I was thinking about Netroots Nation - I have my tickets - and realized that it was during Memorial Day week-end five years ago that I got my first computer. It was a Dell laptop given to me by the friend of a friend who needed a more reliable one. The battery didn't work and it overheated sometimes - and sometimes frequently - but I wasn't planning on doing anything needing a lot of power, or a lot of anything really.
I was a little afraid at first. I wasn't computer-phobic, but it seemed very strange, a little like when I got my first dog when my son was little, and slept very lightly for the first few nights because there was this large beast in my house.
For the first week, the computer sat in its case under the desk while I looked at it warily from time to time. After a week, I took it out, plugged it in, and turned it on. After a couple of days, it started going to Yahoo search if the arrow thingy went all the way to the bottom of the screen. I wasn't paying for the internet, so at first I wasn't sure what was going on, but I searched gingerly for some sites I had heard of like Huffington Post and Daily Kos and read a little. I told someone about this, and they said I must have had a neighbor with a strong connection.
During the second week, I got myself an e-mail address.

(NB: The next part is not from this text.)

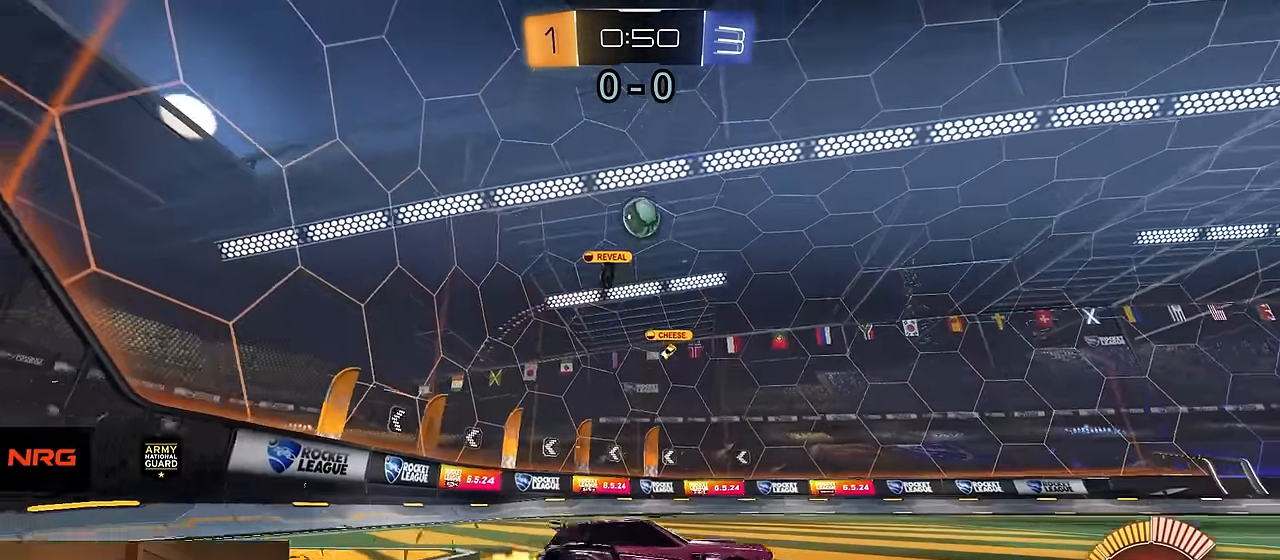
{"buttons": ["R2"], "left_stick": "center", "right_stick": "center", "events": [[250, "left_stick", "center"]]}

There's been no turning back.
The computer was temperamental - it would overheat and sometimes I would hold it up to the cooler vent to cool it off; sometimes the screen froze, and scared me. It was all new. I joined Daily Kos sometime that summer. I discovered that people posted haiku diaries, and had fun, beginning to comment that way. Someone in one of those diaries said if I posted a limerick diary, he'd come. The next week I posted a limerick diary - my first. That was certainly less frightening than writing about politics!
At first, since they were called diaries, I thought you had to post something every day. Where did that name come from anyway? Gradually you all taught me how to do esoteric things like make links and copy and paste. Before that, I used to copy URLs with varying degrees of accuracy.
I was 60 at the time, and within the last year had had kidney cancer. Cancer rearranges a person's brain cells, I think. The world looks different, and priorities change. Discovering the internet and finding a voice became part of the shift for me, and an important part of my new world. I was ready for new things, and this community helped open them up for me. I stayed even though I frequented I/P diaries before the days of Meteor Blades' heroic moderation.
A number of my virtual friends have become real friends, and this will be my fifth Netroots Nation, thanks to some very good friends who financially help me get there, and it's become my annual vacation. I had gone many years without a vacation.
Anyway, that's what I've been thinking about. Thanks to those who have been part of this journey with me.